Kato you were the light of my day, the reason I love bettas so much now. You stole my heart and never gave it back. You were the most amazing male betta I've ever met. When I saw you for the first time in your little wal-mart cup I smiled. You were dark blue and beautiful. Then your red/orange eyes met mine. Something told me it was destined to be.
I brought you home and gave you a 5 gal. You were very happy. We lived happily in my room. One day your fin turned grey and I was worried. I turned on the light in your tank and saw your body was dark purple and your head was black. Then your fin healed up and it was back to normal. You were so smart, doing stuff i told you to do. Like if you werent eating and i said, eat up kato, you would start eating. 
One day I decided I was going to get you a friend. It didnt take long to find Rino (pronounced Reno). She was a gorgeous green girl and she seemed to smile. I knew you would like her. You guys fell in love! I decided to spawn you guys one day. It was hard at first, you guys didnt know what to do, but it was smooth once you got the hang of it. After that when you guys would see each other you would flare and dance and Rino would get breeding stripes. I kept you guys in view of each other always and easily spawned you 5 times!
Then one day I got a steel blue male named Kurt Cobain. You guys became good friends through the tank glasses. But Rino became sick after a year that she lived with us.. it turned out she had dropsy. She passed away in a tank next to yours. then you became very sad and you weren't your usual self. I understood why of course, you lost the love of your life. As I got more bettas you were still my favorite, I told you everyday that I loved you. 
But after two years of living with me you got fin rot. Usually your fins healed very fast but this time they wouldnt heal despite my efforts. Your fin rot became so bad it began eating at your body. I thought you still might somehow recover. I told you I didnt want to euthinize my baby. Then your red/orange eyes met mine and they told me it was time for you to join Rino.. it was okay. We said our goodbyes and I told you I loved you so much. Now you are with Rino again.

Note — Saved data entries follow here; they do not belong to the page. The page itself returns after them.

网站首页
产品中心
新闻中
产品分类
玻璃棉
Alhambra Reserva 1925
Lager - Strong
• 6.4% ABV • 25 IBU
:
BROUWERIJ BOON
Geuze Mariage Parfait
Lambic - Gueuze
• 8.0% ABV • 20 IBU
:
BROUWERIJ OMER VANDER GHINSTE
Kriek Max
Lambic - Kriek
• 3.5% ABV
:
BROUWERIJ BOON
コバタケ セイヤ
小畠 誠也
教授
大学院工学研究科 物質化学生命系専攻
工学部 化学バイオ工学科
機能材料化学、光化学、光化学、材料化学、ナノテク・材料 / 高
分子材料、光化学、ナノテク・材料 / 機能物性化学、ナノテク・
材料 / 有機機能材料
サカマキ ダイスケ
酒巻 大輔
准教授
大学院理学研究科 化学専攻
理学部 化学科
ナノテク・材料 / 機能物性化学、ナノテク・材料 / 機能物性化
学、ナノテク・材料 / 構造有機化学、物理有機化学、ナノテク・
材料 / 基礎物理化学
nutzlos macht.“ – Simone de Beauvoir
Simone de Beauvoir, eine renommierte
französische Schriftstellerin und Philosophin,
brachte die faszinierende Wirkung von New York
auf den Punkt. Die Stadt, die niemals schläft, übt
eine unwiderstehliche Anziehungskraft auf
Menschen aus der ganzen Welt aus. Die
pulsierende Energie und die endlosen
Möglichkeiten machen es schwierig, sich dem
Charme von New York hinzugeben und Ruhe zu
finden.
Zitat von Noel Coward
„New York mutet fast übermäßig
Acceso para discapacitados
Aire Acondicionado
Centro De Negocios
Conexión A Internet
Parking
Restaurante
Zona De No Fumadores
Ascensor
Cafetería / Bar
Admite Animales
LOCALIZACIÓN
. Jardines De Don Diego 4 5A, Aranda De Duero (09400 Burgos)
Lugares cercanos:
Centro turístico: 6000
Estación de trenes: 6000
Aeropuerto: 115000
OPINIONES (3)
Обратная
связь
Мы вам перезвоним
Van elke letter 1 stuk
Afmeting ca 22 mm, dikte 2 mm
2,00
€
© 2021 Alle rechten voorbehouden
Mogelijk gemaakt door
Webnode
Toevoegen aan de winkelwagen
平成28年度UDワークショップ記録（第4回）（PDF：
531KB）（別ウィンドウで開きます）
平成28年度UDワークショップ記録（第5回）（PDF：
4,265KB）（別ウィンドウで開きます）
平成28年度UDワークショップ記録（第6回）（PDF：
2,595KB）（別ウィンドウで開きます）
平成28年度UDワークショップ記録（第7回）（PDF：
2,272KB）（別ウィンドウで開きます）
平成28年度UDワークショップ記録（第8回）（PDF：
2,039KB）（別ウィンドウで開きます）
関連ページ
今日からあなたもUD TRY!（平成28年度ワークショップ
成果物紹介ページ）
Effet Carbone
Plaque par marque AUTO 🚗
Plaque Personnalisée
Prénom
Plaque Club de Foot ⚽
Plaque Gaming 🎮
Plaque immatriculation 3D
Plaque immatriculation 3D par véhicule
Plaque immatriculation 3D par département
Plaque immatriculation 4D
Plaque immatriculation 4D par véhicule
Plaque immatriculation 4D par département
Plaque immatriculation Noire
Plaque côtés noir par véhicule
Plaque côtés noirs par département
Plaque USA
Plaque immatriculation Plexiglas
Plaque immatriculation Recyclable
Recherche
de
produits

To anyone reading this, sorry for the wall of text. This is a memorial to my first betta. I loved him to death and got 2 amazing years with him. R.I.P Kato. Also R.I.P. Rino. I loved you too. ^-^ I hope betta heaven is as beautiful as you guys were.


----------



## LikeDiscoSuperfly (Oct 18, 2010)

Awwe, sounds like you really loved them. You gave them a very nice life =]


----------



## dramaqueen (Jul 7, 2008)

Awww, that is a very nice memorial. RIP Kato and Rino.


----------



## Kato Aaron (May 6, 2010)

thank you guys ^-^ i appreciate it!


----------



## WolfLinket (Nov 15, 2010)

Goodness, That's so sad. Q.Q


----------



## Romad (Jun 28, 2009)

What a sad and beautiful tribute. RIP Kato & Rino.


----------